Friday, May 27, 2011

Creative memorials in New Mexico

By S. Derrickson Moore
dmoore@lcsun-news.com
A cozy group of stuffed animals lovingly nestled on a child’s grave. Crosses, creatively handcrafted out of everything from yucca branches to PVC pipe and weathered wood.
Colorful wreaths made out of red, white and blue silk flowers, positioned carefully on the grave of a soldier who died in World War II. A photograph and a frilly dress commemorating the tragically short life of a pretty young woman who was murdered in Juárez.
A descanso with flowers on the side of a busy street, where a promising teenager lost his life to a reckless driver. Ashes, scattered with a handful of rose petals, and prayers and a song for a dear friend, echoing on the banks of the Rio Grande.
An unexpected glimpse of pueblo mourners on horseback, gathered in a sacred circle in the mountains of ancient Acoma.
That’s just a small sampling of tender displays that have moved me while encountering memorial tributes here.
A sage once told me that the best way to get to know the corazon y alma (heart and soul) of a community is to walk through its cemeteries.
So that’s what I did, when I first moved to Las Cruces in the 1990s. I visited final resting grounds from Mesilla to the foothills of the Organs and the village of Tortugas.
I traced the history of famous figures and families who have buried their loved ones here for many generations, at the Masonic Cemetery on South Compress Road and San Albino Cemetery in Mesilla.
I visited artist John Meig’s backyard burial site for a beloved adopted son in San Patricio, a little community outside Ruidoso.
I found some of the most creative expressions of love and caring in the very heart of downtown Las Cruces, at St. Joseph Cemetery on Las Cruces Avenue, near what native Las Crucens still call the “new” St. Genevieve’s Church.
The graves often tell a poignant tale themselves: dates on a gravestone testify about lives cut short … in battle, in childbirth, in childhood.

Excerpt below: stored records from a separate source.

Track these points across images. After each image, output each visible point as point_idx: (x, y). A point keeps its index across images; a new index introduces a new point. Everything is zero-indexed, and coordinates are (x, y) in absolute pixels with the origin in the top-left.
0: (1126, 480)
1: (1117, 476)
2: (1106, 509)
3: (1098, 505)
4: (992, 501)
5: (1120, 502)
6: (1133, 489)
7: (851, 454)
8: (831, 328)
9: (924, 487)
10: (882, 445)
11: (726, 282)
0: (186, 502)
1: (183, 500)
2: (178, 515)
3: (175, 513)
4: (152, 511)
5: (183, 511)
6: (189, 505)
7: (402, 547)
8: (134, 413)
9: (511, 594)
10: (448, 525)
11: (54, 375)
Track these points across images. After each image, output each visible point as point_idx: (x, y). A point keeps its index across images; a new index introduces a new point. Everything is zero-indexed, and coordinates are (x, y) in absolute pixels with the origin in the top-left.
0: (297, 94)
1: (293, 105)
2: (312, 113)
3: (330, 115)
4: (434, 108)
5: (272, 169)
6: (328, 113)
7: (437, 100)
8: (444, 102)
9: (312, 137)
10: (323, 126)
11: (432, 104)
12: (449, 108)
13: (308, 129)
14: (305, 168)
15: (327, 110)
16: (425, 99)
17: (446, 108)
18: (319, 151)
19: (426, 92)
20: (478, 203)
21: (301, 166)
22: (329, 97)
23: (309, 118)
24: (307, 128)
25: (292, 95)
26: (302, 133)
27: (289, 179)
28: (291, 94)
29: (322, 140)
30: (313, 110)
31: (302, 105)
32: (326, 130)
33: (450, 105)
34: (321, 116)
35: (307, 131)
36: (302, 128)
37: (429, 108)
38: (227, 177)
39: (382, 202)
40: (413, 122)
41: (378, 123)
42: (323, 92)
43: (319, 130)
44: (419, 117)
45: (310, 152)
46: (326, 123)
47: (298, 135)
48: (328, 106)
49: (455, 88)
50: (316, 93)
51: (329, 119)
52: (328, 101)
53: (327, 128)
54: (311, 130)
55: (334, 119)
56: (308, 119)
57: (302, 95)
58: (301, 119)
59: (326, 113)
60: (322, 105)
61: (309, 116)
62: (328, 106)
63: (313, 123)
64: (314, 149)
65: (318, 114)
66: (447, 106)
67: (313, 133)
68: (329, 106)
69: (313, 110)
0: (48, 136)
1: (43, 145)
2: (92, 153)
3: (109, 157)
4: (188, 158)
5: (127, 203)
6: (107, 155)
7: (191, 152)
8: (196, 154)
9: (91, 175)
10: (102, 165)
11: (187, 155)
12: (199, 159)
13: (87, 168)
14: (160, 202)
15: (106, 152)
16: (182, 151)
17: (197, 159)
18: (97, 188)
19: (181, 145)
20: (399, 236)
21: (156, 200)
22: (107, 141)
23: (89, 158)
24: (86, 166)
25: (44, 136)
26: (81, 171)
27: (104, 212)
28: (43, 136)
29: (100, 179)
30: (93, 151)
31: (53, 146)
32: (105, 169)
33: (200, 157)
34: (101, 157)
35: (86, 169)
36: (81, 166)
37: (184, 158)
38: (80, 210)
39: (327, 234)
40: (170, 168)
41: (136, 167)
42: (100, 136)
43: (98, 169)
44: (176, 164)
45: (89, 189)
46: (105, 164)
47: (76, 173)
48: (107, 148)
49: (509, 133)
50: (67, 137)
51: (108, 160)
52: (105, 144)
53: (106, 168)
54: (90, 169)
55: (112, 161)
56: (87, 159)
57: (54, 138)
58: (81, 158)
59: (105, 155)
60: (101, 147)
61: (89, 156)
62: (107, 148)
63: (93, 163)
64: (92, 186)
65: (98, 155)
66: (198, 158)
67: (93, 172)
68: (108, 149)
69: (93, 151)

There are loving words, sometimes photos of the beloved, and statues of saints and angels.
Occasionally, you’ll find elaborate family compounds, sometimes with fences and landscaping; hardscaped perpetual monuments in the eternal mode of the great pyramids.
But it’s the more ephemeral tributes that speak to me: cards, notes, letters and fresh flowers, a small toy. Things that can travel with the wind or meld into the earth with the coming of summer rains.
Things like the tiny origami birds in the Peace Crane Wall, the project of a Las Cruces couple, Tim Reed and Vickie Aldrich.
They were inspired by a memorial thousands of miles away. In 1955, moved by a Japanese legend of a recovery inspired by the creation of 1,000 paper cranes, people throughout Japan folded cranes for Sadako Sasaki, who was a toddler in a home about a mile from ground zero when the first atom bomb was dropped on Hiroshima. Radiation and ensuing leukemia killed her on the threshold of her teens.
The Children’s Peace Monument in Hiroshima’s Peace Memorial Park features a statue of Sadako holding a golden crane, and an inscription: “This is our cry. This is our prayer. Peace in the world.”
Tim and Vickie decided to create a monument with an origami crane and a brief biography and photo, if available, of every U.S. service man and woman who dies in the conflicts in Iraq and Afghanistan.
I first met them when we were a few years into what has become the longest continued conflict in our nation’s history.
Since then, Vickie has taken the ever-growing memorial on a 2008 trip to Washington, D.C., and there have been displays of all or parts of the memorial at sites ranging from Día de los Muertos observances on the Mesilla Plaza to the Las Cruces Veterans Park.
“There were over 5,000 cranes when we updated it last year. We last set it up on April 9 near Johnson Park, by the Branigan Library,” she said.
Tim once told me he made it a point to really pay attention to each life sacrificed, as he folded every crane and searched online for photos and information about each person. And sometimes, even — or especially — after years of folding cranes, he cries, while memorializing people he has never met.
The truest, most enduring memorials live in our hearts and minds and souls, I believe.
But there is much to be said, too, for finite expressions in our material world which can inspire us to ponder the lives we live now and the ways we will be remembered.
And experiencing the creative, thoughtful, tenderly sacred ways we memorialize in the Land of Enchantment can make you feel good about living here and better, I think, about eventually heading for the hereafter yourself.